In our group of patients the four cases of fungemia by S. capitata accounted for 20% of total fungemia registered between 2004 and 2010, while other isolates were 7 C. parapsilosis, 4 C. tropicalis, 3 C. krusei, 1 Candida guilliermondii and 1 Fusarium solani. Interestingly, two more isolates of S. capitata were reported in our unit during this period. The first one was isolated in a stool culture of a patient who underwent an autologous HSCT for multiple myeloma one year earlier, and was adequately solved with voriconazole. By contrast, the second one was found in a urine culture of a patient with an advanced chronic lymphoid leukaemia, who died of multiorgan failure with a profound neutropenia. Necropsy was not accomplished. These cases were not analyzed in this study because they were not proven IFIs, however they should be taken into account if we are thinking of S. capitata as an emerging pathogen in our region.

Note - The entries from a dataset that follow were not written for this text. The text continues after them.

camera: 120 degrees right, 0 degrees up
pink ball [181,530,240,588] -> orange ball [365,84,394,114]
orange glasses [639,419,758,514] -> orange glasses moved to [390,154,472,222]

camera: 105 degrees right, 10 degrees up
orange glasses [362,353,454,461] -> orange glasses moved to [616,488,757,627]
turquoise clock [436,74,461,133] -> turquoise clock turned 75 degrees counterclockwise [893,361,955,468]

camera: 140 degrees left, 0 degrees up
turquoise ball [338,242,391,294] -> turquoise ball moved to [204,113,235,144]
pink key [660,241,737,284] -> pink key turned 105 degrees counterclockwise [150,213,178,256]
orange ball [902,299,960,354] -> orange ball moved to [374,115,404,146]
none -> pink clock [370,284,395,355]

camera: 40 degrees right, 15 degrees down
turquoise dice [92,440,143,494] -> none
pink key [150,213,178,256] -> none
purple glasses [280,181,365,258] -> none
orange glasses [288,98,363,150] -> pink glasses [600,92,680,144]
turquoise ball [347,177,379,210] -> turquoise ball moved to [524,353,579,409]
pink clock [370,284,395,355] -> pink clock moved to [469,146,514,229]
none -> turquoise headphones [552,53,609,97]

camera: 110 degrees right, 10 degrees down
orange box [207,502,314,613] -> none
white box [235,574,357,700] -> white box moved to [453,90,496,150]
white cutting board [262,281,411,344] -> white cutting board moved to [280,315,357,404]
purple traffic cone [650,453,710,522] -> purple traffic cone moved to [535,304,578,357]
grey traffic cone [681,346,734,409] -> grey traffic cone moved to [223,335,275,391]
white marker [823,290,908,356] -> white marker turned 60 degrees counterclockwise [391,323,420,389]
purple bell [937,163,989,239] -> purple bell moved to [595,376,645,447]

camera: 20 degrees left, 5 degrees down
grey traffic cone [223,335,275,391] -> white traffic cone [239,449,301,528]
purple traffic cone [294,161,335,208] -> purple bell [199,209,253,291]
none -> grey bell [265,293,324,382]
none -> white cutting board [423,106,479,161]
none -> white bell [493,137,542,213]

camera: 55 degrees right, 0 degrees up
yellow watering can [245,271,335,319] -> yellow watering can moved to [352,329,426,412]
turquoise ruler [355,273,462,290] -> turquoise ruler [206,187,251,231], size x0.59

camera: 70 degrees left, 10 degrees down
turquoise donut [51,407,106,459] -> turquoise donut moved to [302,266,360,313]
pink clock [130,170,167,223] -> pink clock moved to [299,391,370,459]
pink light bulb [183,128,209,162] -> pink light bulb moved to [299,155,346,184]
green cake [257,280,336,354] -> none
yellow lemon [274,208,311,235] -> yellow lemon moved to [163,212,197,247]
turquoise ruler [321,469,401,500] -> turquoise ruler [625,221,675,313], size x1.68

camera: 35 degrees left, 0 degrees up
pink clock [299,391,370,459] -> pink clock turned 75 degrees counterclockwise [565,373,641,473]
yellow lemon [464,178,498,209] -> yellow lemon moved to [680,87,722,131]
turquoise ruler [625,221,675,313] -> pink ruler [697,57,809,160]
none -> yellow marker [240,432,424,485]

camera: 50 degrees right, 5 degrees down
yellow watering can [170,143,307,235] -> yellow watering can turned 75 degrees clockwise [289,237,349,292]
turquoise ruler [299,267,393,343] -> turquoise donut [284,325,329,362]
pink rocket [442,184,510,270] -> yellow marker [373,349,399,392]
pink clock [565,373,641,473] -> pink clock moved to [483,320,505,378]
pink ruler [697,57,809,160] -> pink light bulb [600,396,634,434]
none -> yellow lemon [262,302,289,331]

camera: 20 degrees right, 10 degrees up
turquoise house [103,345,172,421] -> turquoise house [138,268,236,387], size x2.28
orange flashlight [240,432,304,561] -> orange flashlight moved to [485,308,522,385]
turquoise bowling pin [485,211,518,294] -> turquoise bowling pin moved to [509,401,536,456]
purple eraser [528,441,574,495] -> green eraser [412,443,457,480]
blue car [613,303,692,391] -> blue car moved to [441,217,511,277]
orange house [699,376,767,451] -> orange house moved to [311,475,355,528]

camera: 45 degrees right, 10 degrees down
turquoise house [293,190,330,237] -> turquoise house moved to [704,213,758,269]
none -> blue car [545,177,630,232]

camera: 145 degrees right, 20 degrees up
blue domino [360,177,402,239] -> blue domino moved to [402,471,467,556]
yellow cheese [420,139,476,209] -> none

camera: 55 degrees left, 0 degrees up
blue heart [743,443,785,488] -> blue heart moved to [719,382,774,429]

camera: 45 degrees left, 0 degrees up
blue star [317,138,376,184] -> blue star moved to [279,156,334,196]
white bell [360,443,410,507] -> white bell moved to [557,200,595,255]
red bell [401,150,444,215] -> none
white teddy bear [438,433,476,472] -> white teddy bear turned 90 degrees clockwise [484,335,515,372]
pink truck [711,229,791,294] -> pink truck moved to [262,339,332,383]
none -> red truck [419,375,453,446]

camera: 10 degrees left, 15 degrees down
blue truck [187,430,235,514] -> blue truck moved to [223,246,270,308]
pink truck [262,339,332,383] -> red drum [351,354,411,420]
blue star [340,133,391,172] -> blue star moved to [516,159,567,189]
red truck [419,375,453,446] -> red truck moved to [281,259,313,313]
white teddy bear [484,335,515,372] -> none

In conclusion, in our institution, S. capitata is an emerging agent responsible for IFIs especially in acute leukaemia or advanced haematological malignancies. The limited extension of this series precludes the categorical conclusion that the IFIs caused by this fungus were facilitated by the previous antifungal treatment with fluconazole or caspofungin, but we found that S. capitata isolates showed low in vitro susceptibility to these antifungals, which in turn did not behave favourably in the clinical set. Therefore, in our opinion, the prophylactic and empirical use of fluconazole and/or caspofungin respectively is not advisable for the treatment of neutropenic fever in high-risk patients, particularly in institutions with high prevalence of this microorganism. From our experience, treatment with voriconazole and liposomal amphotericin B, and early removal of presumably infected CVCs are the most effective measures to control infections by S. capitata, although recovery from neutropenia and clinical improvement of patients are indispensable for success.
Conflict of interestThe authors declare that they have no conflict of interest.
This project has been financed with grants IT-264-07 from Department of Education, Universities and Research, Basque Government (to J.P and M.D.M.), and S-PC10UN05 and S-PC11UN011 from Department of Industry, Innovation, Trade and Tourism, Basque Government (to M.D.M.).
The present work is dedicated to Dr. Jose Pontón, a great friend and better researcher, who passed away on July 2010.